Source:

Intake valve mechanism for preventing back flow of exhaust gas

The intake valve mechanism employs a back-flow valve to prevent undesirable back-flow of gases from a combustion chamber of an internal combustion engine out an intake port of the chamber during a period of time in which a poppet valve for the intake port of the chamber is open. The back-flow valve is positioned between an intake port valve seat and the intake port poppet valve for blocking the intake port in response to pressure in the combustion chamber. To minimize air-fuel resistance through the intake port, a spring is employed for continuously biasing the back-flow valve to track the movement of the poppet valve, the spring having sufficient strength to prevent the back-flow valve from blocking the intake port when the poppet valve is open until the pressure in the combustion chamber reaches a predetermined value.

Rows:
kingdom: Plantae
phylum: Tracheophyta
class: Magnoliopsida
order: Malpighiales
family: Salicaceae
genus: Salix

What this exercise asks:
1. According to the intake valve text, where is the back-flow valve placed?
2. From the intake valve text, write out the passage starting with "The intake valve" and going on through "a predetermined value.".
3. Extend the intake valve text past its last sentence.

Set of answers:
1. Between an intake port valve seat and the intake port poppet valve.

2.
The intake valve mechanism employs a back-flow valve to prevent undesirable back-flow of gases from a combustion chamber of an internal combustion engine out an intake port of the chamber during a period of time in which a poppet valve for the intake port of the chamber is open. The back-flow valve is positioned between an intake port valve seat and the intake port poppet valve for blocking the intake port in response to pressure in the combustion chamber. To minimize air-fuel resistance through the intake port, a spring is employed for continuously biasing the back-flow valve to track the movement of the poppet valve, the spring having sufficient strength to prevent the back-flow valve from blocking the intake port when the poppet valve is open until the pressure in the combustion chamber reaches a predetermined value.

3.
BACKGROUND OF THE INVENTION 
This invention is directed to an improved intake valve mechanism for an 
internal combustion engine and particularly to a back-flow valve designed 
to prevent gases in a combustion chamber from being blown back into an 
air-fuel intake port of the chamber and yet not impede the normal flow of 
air-fuel mixture passing into the chamber through the intake port. 
In some four cycle internal combustion engines, intake and exhaust valves 
to the combustion chamber are both kept open simultaneously for a certain 
period in order to increase exhaust efficiency of the engine. However, as 
a consequence of both valves being open simultaneously, part of the 
exhaust gases burnt in the combustion chamber are blown past the open 
intake valve and back into the intake passage of the engine where the 
exhaust gases are mingled with the air-fuel mixture flowing through the 
intake passage during the next engine cycle. The exhaust gases impair 
ignition of the air-fuel mixture and therefore act to make the entire 
combustion operation of the engine unstable. The instability and 
accompanying inefficiency are particularly acute in the medium to low 
speed operational ranges of the engine and during idling of the engine.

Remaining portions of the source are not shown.